Fitch Ratings has on Monday revised its 2025 outlook for the Asia-Pacific (APAC) technology sector to ‘deteriorating’ from ‘neutral’.
The rating agency said in a statement that the change reflects the direct downside risk that tariffs will hurt demand for hardware, as well as the likely second-order effects of weaker consumer spending and economic growth globally as tariff wars affect consumer confidence.
According to Fitch, compared to other regions, the APAC tech sector has greater exposure to these issues.
The region is the main assembly center for the world’s technology hardware, as well as the dominant manufacturer of most of the sector supply chain’s component parts.
It noted that consumer technology hardware items are typically discretionary purchases, easily deferred if consumers’ confidence wanes or their spending slows.
“We expect the US to be a tough market for consumer technology products this year,” it said.
On April 8, 2025, Fitch revised the outlooks on the US retail and consumer products sectors to ‘deteriorating’, from ‘neutral’.
Some companies with exposure to discretionary categories have already experienced negative rating actions, although most Fitch-rated US retailers and consumer product companies have sufficient rating headroom, which should support their ratings stability through the current volatility.
The rating agency also highlighted that APAC technology hardware businesses also face tough conditions in other major markets.
“We forecast consumer spending growth in the eurozone, Japan and the United Kingdom, will be weak, at 1 percent, 0.7 percent and 0.9 percent, respectively, in 2025,
“Our forecast for consumer spending growth in China is relatively robust for 2025, at 3.3 percent, but this is still below the 4.3 percent we had projected in December 2024,” it added.
According to Fitch, its rated APAC technology hardware companies will be less affected than most of their non-rated APAC peers and competitors, as rated entities are generally larger, more diversified and have greater financial flexibility.
“However, within our rated portfolio, we believe Renesas (BBB/Stable) and LG Electronics (BBB/Stable) have the lowest rating headroom,” it said.
It also highlighted that the outlook for different segments within the APAC semiconductor sector continues to diverge.
“We expect artificial intelligence (AI)-related demand will remain strong, but non-AI demand will be weak, with greater exposure to the likely tariff-related fall-off in demand for consumer electronics,
“The semiconductor industry faces ongoing supply chain challenges, which could affect production timelines and cost structures throughout 2025,” it said.

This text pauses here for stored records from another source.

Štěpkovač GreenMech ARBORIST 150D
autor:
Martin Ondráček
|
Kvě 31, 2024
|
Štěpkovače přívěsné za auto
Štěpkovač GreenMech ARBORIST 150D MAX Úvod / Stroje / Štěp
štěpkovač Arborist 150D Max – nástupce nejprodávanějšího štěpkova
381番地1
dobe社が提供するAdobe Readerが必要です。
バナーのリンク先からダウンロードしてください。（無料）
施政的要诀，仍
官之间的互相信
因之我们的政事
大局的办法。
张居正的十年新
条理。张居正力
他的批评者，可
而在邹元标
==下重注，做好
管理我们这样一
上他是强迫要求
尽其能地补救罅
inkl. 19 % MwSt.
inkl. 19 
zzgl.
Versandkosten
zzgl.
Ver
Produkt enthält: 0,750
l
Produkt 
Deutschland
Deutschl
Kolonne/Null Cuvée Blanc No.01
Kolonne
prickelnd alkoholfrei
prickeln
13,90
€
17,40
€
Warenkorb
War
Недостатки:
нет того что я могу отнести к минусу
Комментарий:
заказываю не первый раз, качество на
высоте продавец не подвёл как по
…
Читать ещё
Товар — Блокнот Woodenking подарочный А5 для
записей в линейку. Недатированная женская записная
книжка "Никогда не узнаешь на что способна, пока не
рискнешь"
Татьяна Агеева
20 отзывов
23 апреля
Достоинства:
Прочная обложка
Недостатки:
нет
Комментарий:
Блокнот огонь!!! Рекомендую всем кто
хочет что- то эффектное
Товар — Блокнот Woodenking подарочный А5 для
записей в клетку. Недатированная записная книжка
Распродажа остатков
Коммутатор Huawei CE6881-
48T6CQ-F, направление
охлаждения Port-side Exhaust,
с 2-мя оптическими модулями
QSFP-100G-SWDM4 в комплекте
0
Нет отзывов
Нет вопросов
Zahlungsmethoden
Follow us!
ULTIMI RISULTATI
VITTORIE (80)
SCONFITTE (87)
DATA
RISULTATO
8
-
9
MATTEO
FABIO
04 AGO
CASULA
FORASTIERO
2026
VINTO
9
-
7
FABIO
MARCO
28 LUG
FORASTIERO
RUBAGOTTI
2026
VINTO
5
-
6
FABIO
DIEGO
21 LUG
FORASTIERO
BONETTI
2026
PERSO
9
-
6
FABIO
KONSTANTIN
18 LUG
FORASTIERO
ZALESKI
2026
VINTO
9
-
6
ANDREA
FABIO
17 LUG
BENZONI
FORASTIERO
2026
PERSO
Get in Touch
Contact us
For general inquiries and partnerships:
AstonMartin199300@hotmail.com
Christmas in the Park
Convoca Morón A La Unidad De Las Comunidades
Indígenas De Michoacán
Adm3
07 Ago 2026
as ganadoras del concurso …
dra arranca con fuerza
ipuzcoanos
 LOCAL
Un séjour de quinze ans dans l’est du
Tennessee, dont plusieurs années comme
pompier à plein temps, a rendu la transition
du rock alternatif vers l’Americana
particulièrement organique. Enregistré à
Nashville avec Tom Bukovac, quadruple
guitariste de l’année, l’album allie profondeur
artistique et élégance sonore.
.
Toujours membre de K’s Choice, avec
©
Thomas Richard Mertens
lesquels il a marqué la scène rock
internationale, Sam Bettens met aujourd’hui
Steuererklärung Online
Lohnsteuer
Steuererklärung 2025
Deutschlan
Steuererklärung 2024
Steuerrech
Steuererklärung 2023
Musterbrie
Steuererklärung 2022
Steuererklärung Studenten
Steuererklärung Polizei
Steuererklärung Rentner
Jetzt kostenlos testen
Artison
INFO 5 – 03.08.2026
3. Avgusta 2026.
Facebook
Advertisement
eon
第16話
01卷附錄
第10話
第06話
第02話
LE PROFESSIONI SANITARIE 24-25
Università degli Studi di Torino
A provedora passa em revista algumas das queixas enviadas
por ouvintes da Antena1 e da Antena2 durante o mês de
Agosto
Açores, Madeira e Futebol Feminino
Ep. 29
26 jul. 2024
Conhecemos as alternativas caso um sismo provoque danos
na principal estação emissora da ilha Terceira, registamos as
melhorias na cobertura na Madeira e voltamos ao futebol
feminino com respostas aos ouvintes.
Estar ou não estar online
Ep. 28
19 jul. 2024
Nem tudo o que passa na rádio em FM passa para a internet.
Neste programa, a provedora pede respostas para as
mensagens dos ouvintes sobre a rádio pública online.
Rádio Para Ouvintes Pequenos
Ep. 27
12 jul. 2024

Fitch has a ‘neutral’ outlook for 2025 on the Chinese internet sub-segment.
It expects the internet majors’ strong business profiles, robust margins and large net cash positions to support their credit profiles, but their performance may diverge further.
“This is partly because we believe the mix of challenges and growth opportunities facing the market – including weak consumer spending, intense competition, and further deployment of AI across internet services – will have an uneven impact on the majors’ operational performance,” it said.
It also opined that the outlook for the Indian information technology (IT) services sub-segment remains ‘neutral’.
“We expect the sub-segment’s revenue growth to be affected by the slowdown in global economic growth caused by tariff uncertainty, leading to more cautious customer spending on external IT services,
“However, revenue and earnings before interest, taxes, depreciation, and amortization (EBITDA) growth will still be positive,” it said.